Work instructions »
(a) Using the clang-format code review below, decide whether each statement agrees with it. Answer yes or no for each, quoting the words that decide it.
(i) cleanupAroundReplacements() treats a replacement with its offset set to UINT_MAX or -1U as a header insertion.
(ii) djasper was added to the revision as a subscriber.
(iii) djasper suggests returning INT_MAX and removing the special-casing.
(b) In the clang-format code review below, what reason does djasper give for the comment on line 1451 that INT_MAX should be returned there? Answer in one to three sentences.

* START Text excerpt *

This is an archive of the discontinued LLVM Phabricator instance.

[clang-format] insert new #includes into correct blocks when cleaning up Replacement with cleanupAroundReplacements().
ClosedPublic

Authored by ioeric on May 27 2016, 9:24 AM.

Details

Summary

When a replacement's offset is set to UINT_MAX or -1U, it is treated as
a header insertion replacement by cleanupAroundReplacements(). The new #include
directive is then inserted into the correct block.

Diff Detail

Event Timeline

ioeric updated this revision to Diff 58799.May 27 2016, 9:24 AM
ioeric retitled this revision from to [clang-format] insert new #includes into correct blocks when cleaning up Replacement with cleanupAroundReplacements()..
ioeric updated this object.
ioeric added reviewers: djasper, klimek.
ioeric added subscribers: bkramer, cfe-commits.
djasper added inline comments.May 29 2016, 7:31 AM
lib/Format/Format.cpp
1444

But you should pass it as an ArrayRef or a SmallVectorImpl.

1446

nit: no braces

1451

From the docs in Format.h: "If none of the regular expressions match, INT_MAX is assigned". If that is true for an existing #include as well as the inserted one, I don't see a reason, why those should belong to the same block. So, I think you should return INT_MAX here and remove all the special-casing below.

* END Text excerpt *
* START Record excerpts *

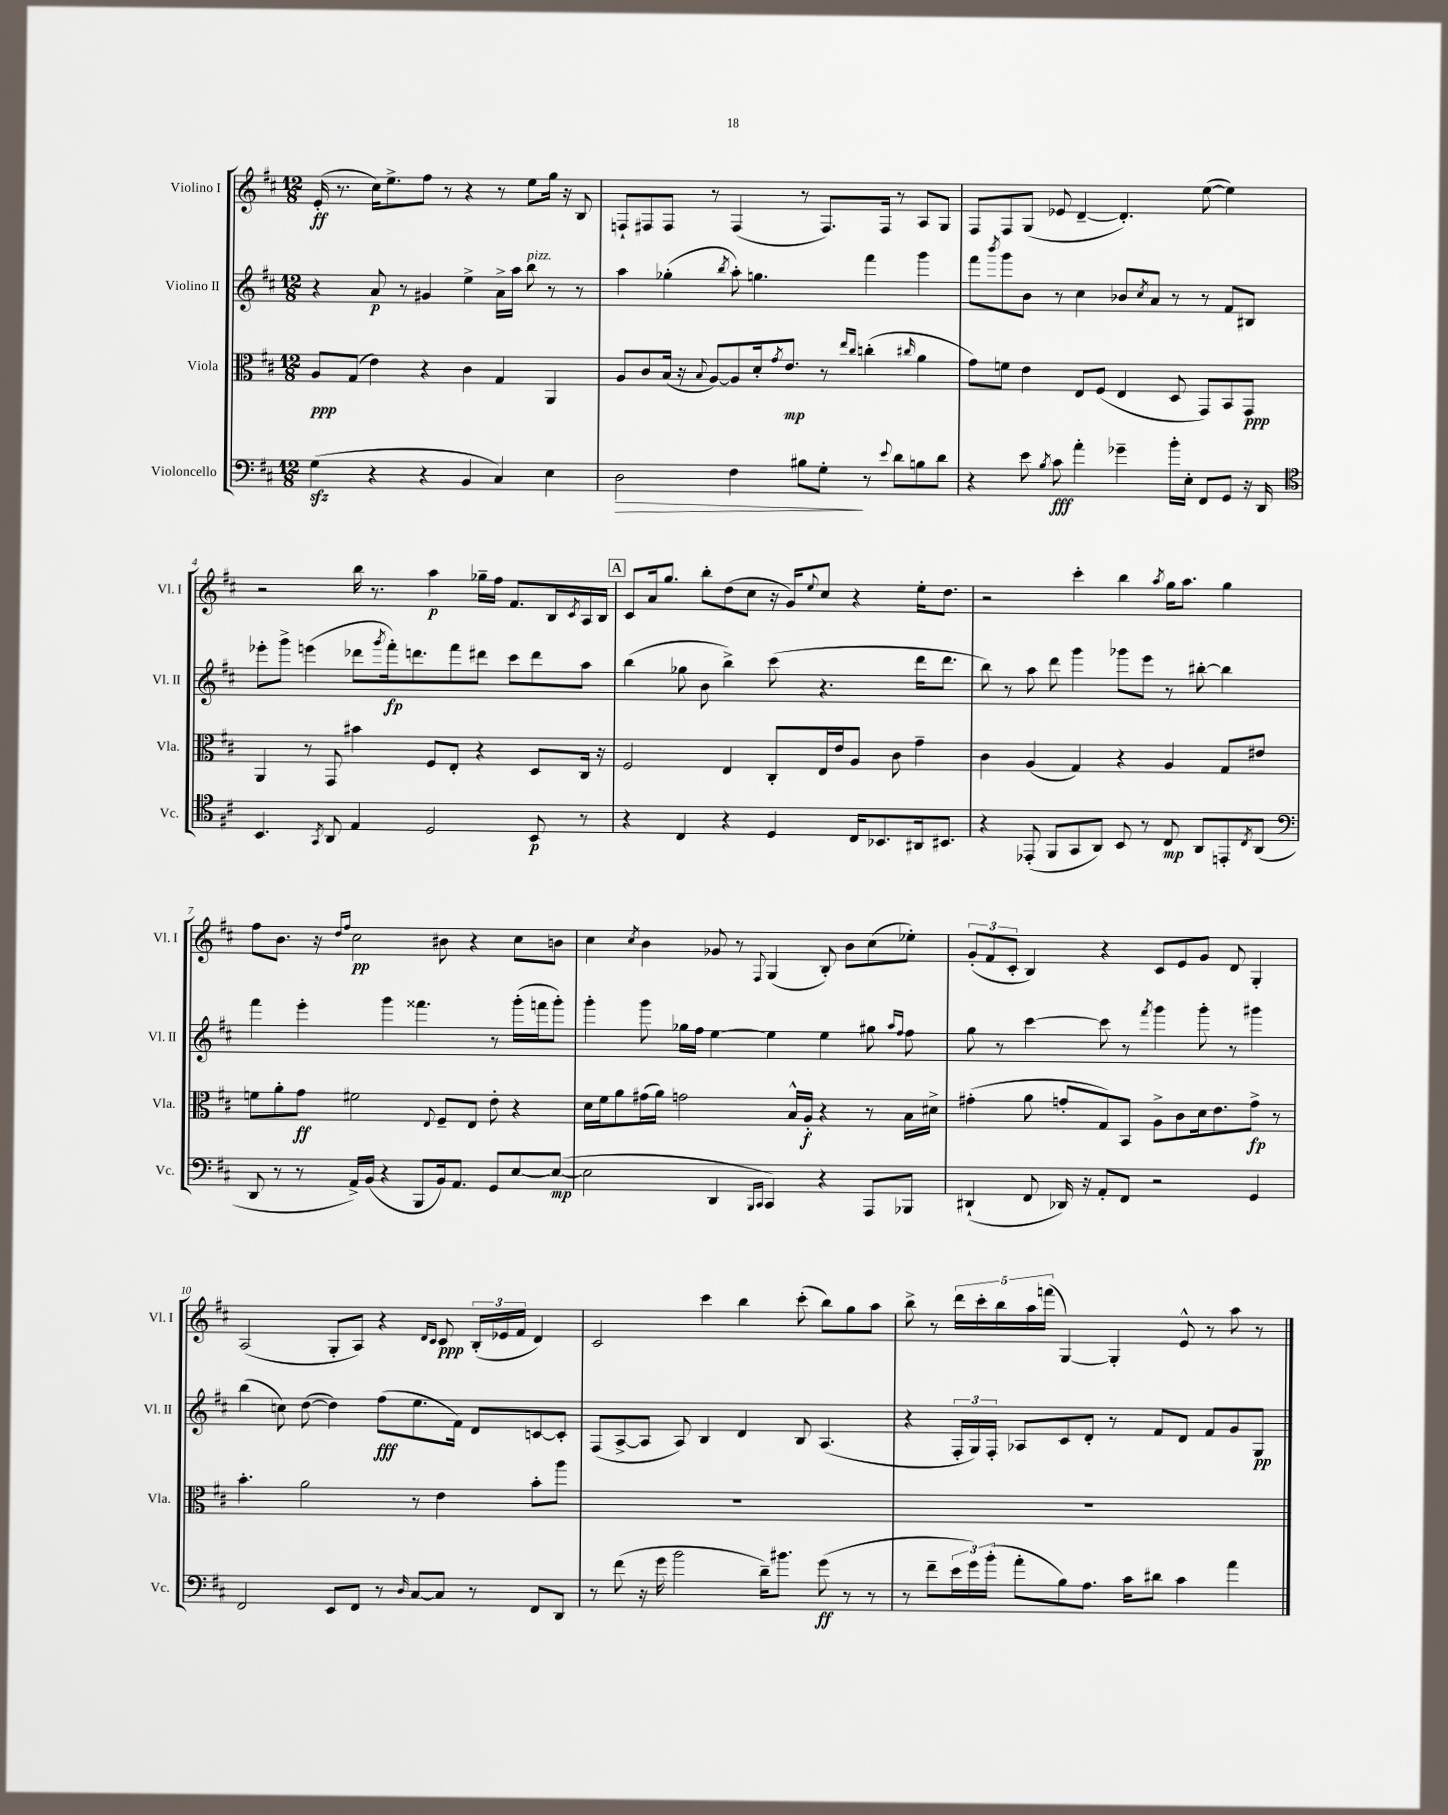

**kern	**kern	**kern	**kern
*staff4	*staff3	*staff2	*staff1
*clefF4	*clefC3	*clefG2	*clefG2
*k[f#c#]	*k[f#c#]	*k[f#c#]	*k[f#c#]
*M12/8	*M12/8	*M12/8	*M12/8
(4G\	8A/L	4r	(16e'/
.	.	.	8.r
.	(8G/J	.	.
4r	4e\)	8a/	16cc#\LK)
.	.	.	8.ee^\
.	.	8r	.
4r	4r	4g#/	8ff#\J
.	.	.	8r
4BB/	4c#\	4ee^\	4r
4C#/)	4G/	16a^\LL	8r
.	.	16aa\JJ	.
.	.	8bb\	8ee\L
4E\	4AA/	8r	16gg\Jk
.	.	.	16r
.	.	8r	8B/
=	=	=	=
2D\	8A/L	4aa\	8F`/L
.	8c#/	.	8F#/
.	(16B/Jk	(4gg-'\	8F#/J
.	16r	.	.
.	8qqB/	.	.
.	[8A/L)	.	8r
.	.	8qbb/	.
4F#\	8A/]	8aa'\)	(4F#/
.	16d'/k	4.gg\	.
.	8qg/	.	.
.	8.e/J	.	.
8B#\L	.	.	8r
8G'\J	8r	.	8.F#/L)
.	16qqee/LL	.	.
.	16qqcc#/JJ	.	.
8r	(4cc'\	4fff#\	.
.	.	.	16F#/Jk
8qqe/	.	.	.
8d\L	.	.	8r
.	16qqcc#/	.	.
8B\	4a\	4ggg\	8A/L
8d\J	.	.	8G/J
=	=	=	=
4r	8g\L)	8fff#\L	8F#/L
.	.	8qbbb/	.
.	8f\J	8ggg\	8F#/
8e\	4e\	8b\J	(8G/J
8qB/	.	.	.
8c#\	.	8r	8e-/
4a'\	8E/L	4cc#\	[4d~/
.	(8F#/J	.	.
4g-~\	4E/	8b-/L	4.d'/])
.	.	8qcc#/	.
.	.	8a/J	.
16b'\LL	8D/	8r	.
16E'\JJ	.	.	.
8FF#/L	8GG/L)	8r	([8ee\
8GG/J	8BB/	8f#/L	4ee\])
16r	8GG/J	8B#/J	.
16DD/	.	.	.
=	=	=	=
*clefC4	*	*	*
4.BB/	4AA/	8eee-'\L	2r
.	.	8ggg^\J	.
.	8r	(4eee\	.
8qGG/	.	.	.
8AA/	8GG/	.	.
4E/	4b#\	8ddd-\L	16bb\
.	.	.	8.r
.	.	8qggg/	.
.	.	16fff#'\k)	.
.	.	8.ddd\	.
2D/	8F#/L	.	4aa\
.	8E'/J	8fff#\	.
.	4r	8ddd#\J	16gg-~\LL
.	.	.	16ff#\JJ
.	.	8ccc#\L	8.f#/L
8BB/	8D/L	8ddd#\	.
.	.	.	16B/L
.	.	.	8qc#/
8r	16C#/Jk	8aa\J	16A/
.	16r	.	16B/JJ
=	=	=	=
4r	2F#/	(4bb\	8c#/L
.	.	.	16a/k
.	.	.	8.gg/J
4C#/	.	8gg-\	.
.	.	8b\	8bb'\L
4r	4E/	4bb^\)	(8dd\
.	.	.	8cc#\J
4D/	8C#'/L	(8ccc#\	16r
.	.	.	16g/LK)
.	.	.	8qqee/
.	16E/L	4.r	8cc#/J
.	16e/J	.	.
16C#/LK	8A/J	.	4r
8.BB-/	.	.	.
.	8c#\	.	.
16AA#/k	4g~\	16ddd\LK	16ee'\LK
8.BB#/J	.	8.ddd\J	8.dd\J
=	=	=	=
4r	4c#\	8bb\)	2r
.	.	8r	.
(8EE-'/	(4A/	8aa\	.
8FF#/L	.	8ddd\	.
8GG/	4G/)	4ggg\	4ccc#'\
8AA/J)	.	.	.
8BB/	4r	8ggg-\L	4bb\
8r	.	8eee\J	.
.	.	.	8qaa/
8C#/	4A/	8r	16gg\LK
.	.	.	8.aa\J
8AA/L	.	[8bb#'\	.
8EE'/	8G/L	4bb#\]	4gg\
8qC#/	.	.	.
(8AA/J	8e#/J	.	.
=	=	=	=
*clefF4	*	*	*
8DD/	8f\L	4fff#\	8ff#\L
8r	8a'\	.	8.b\J
8r	8g\J	4eee'\	.
.	.	.	16r
.	.	.	16qqdd/LL
.	.	.	16qqff#/JJ
16AA^/LL)	2f#\	.	2cc#\
(16BB/JJ	.	.	.
4r	.	4ggg\	.
8BBB/L	.	4.fff##\	.
.	8qqE/	.	.
16BB/k)	8F#~/L	.	8b#\
8.AA/J	.	.	.
.	8E/J	.	4r
8GG/L	8e'\	8r	.
[8E/	4r	(16ggg'\LL	8cc#\L
.	.	16fff\J	.
(8E/_J	.	8ggg'\J)	8b\J
=	=	=	=
2E\]	16d\LL	4ggg'\	4cc#\
.	16f#\J	.	.
.	8a\	.	.
.	.	.	8qcc#/
.	(16g#\L	8ggg\	4b\
.	16a\JJ)	.	.
.	2g\	16gg-\LL	.
.	.	16ff#\JJ	.
4DD/	.	[4ee\	8g-/
.	.	.	8r
16qqBBB/LL	.	.	.
16qqCC#/JJ	.	.	8qqF#/
4CC#/)	.	4ee\]	(4G/
.	16B^^/LL	.	.
.	16A'/JJ	.	.
4r	4r	4ee\	8B'/)
.	.	.	8b\L
8AAA/L	8r	8gg#\	(8cc#\
.	.	16qqaa/LL	.
.	.	16qqff#/JJ	.
8BBB-/J	16B\LL	8ff#\	8ee-'\J)
.	16d#^\JJ	.	.
=	=	=	=
(4DD#`/	(4g#'\	8gg\	(12g'/L
.	.	.	12f#/
.	.	8r	.
.	.	.	12c#'/J
8FF#/	8a\	[4ccc#\	4B/)
16DD-/)	8g'/L	.	.
16r	.	.	.
8AA'/L	8G/)	8ccc#\]	4r
8FF#/J	8BB/J	8r	.
.	.	8qfff#/	.
2r	8A^\L	4ggg\	8c#/L
.	8c#\	.	8e/
.	16d\k	8ggg'\	8g/J
.	8.e\	.	.
.	.	8r	8d/
4GG/	8g^\J	4ggg#\	4G'/
.	8r	.	.
=	=	=	=
2FF#/	4.b'\	(4bb\	(2A/
.	.	8cc\)	.
.	2a\	([8dd\	.
8EE/L	.	4dd\])	8G'/L
8FF#/J	.	.	8A/J)
8r	.	(8ff#\L	4r
16qqD/	.	.	.
[8C#/L	8r	8.ee\	.
.	.	.	16qqd/LL
.	.	.	16qqc#/JJ
8C#/]J	4e\	.	8c#/
.	.	16f#\Jk)	.
8r	.	8d/L	(24B'/LL
.	.	.	24e-/
.	.	.	24f#/JJ
8FF#/L	8b'\L	[8c/	4d/)
8DD/J	8aa\J	8c'/]J	.
=	=	=	=
8r	1.r	(8F#/L	2c#/
(8f#\	.	[8A^/	.
16r	.	8A/]J	.
16g\	.	.	.
2b\	.	8A/)	.
.	.	4B/	4ccc#\
.	.	4d/	4bb\
16d~\LK)	.	.	.
8.b#\J	.	.	.
.	.	8B/	(8ccc#'\
(8g\	.	(4.A/	8bb\L)
8r	.	.	8gg\
8r	.	.	8aa\J
=	=	=	=
8r	1.r	4r	8bb^\
8f#~\L	.	.	8r
24e\L	.	24F#'/LL	20ddd\LL
24g\)	.	24G/)	.
.	.	.	20ccc#'\
(24b'\JJ	.	24F#'/JJ	.
.	.	.	20bb\
8a'\L	.	8A-/L	.
.	.	.	20aa\
.	.	.	(20fff\JJ
8B\)	.	8c#/	[4G/)
8.A\J	.	8d'/J	.
.	.	8r	4G'/]
16c#\LK	.	.	.
8d#\J	.	8f#/L	.
4c#\	.	8d/J	8e^^/
.	.	8f#/L	8r
4a\	.	8g/	8aa\
.	.	8G/J	8r
==	==	==	==
*-	*-	*-	*-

* END Record excerpts *

Answers for the exercise »
(a)
(i) Yes: "When a replacement's offset is set to UINT_MAX or -1U, it is treated as a header insertion replacement by cleanupAroundReplacements()."
(ii) No: "ioeric added reviewers: djasper, klimek."
(iii) Yes: "So, I think you should return INT_MAX here and remove all the special-casing below."

(b) djasper cites the docs in Format.h, which say that INT_MAX is assigned if none of the regular expressions match. If that holds for an existing #include as well as the inserted one, djasper sees no reason why they should belong to the same block. The special-casing can therefore be removed.